Mugwanya asks questions like how to best deliver PrEP to women who are disproportionately affected by HIV in Sub-Saharan Africa, and reach them for HIV prevention. He is also trying to understand what is an effective and reasonable level of adherence for women taking oral PrEP medication, as taking daily medications for purely preventive reasons can be challenging. He wants to know if the medication isn’t taken daily, does it still provide sufficient protection against HIV for women? This is a very important question for the field, and the work Mugwanya is currently leading will help provide useful information.

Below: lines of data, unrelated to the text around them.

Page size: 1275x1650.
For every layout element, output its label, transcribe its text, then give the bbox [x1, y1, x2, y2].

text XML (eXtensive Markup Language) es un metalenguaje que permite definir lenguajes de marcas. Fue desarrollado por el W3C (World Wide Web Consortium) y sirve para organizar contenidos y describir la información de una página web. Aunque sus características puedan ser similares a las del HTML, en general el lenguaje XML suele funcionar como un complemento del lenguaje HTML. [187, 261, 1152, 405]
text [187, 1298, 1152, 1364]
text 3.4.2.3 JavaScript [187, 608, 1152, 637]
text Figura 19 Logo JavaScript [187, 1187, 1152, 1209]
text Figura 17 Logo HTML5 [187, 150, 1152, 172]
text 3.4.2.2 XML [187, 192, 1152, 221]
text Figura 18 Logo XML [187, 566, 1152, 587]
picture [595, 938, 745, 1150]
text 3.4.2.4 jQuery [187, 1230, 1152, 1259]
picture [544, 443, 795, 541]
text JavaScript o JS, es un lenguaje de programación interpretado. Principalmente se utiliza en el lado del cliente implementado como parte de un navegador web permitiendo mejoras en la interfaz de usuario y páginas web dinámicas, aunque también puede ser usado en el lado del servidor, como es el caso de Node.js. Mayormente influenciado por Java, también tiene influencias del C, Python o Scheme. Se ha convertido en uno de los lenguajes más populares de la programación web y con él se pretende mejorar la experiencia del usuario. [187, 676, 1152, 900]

“When I was training, I thought, ‘You do a clinical trial, prove something works, and the next day it should be on pharmacy shelves with someone picking it up,’” Mugwanya said. “It’s not as simple as that. I vividly remember the image and voice of my mentor, Jared Baeten, presenting the results of the Partners PrEP Study in Rome. There, I thought we had hit a walk-off home run to end the epidemic, but not so fast! More than 10 years down the road, we are still struggling to make PrEP and other prevention tools easily accessible to persons who need them where and how they want it.”
Mugwanya said that a lot has to be done from the study inception to engage key stakeholders like regulators, policymakers, implementors, potential users, and communities on how a product actually works. It’s also necessary to understand expectations and plan for regulatory approvals and development of guidelines for how to use the product.
“Projecting what access, resource mobilization and supply chains will look like as well as user-centered delivery systems are all central to moving a product from clinical demonstration to real world delivery,” Mugwanya said.
How do we learn from communities globally?
As Mugwanya continues to ask questions, he says two things are critical. First, is being able to learn from communities what their problems are before designing a research question. Second, is working with teams of diverse people, whether that’s researchers around the world, students looking for mentorship and learning opportunities, and communities most affected by the work.
“I have worked my way through the ranks by beginning my experience first in Africa, so I come from a unique place where I know what collaborating groups on the U.S. side experience and I also have a better understanding of the experiences and expectations of international partners,” Mugwanya said. “Moving forward, I want to be of help to my colleagues to work towards creating opportunities and partnerships which are diverse, respectful, and truly meaningful to people on either side.”
It’s been nearly two decades since Mugwanya asked that first question as a Ugandan physician, and while much has changed for the better in the HIV epidemic, the need for great questions around implementation science remains. Exciting HIV prevention options are on the way, but Mugwanya said we must expand diversified and user-friendly approaches for the delivery of these tools to truly maximize their full public health benefits.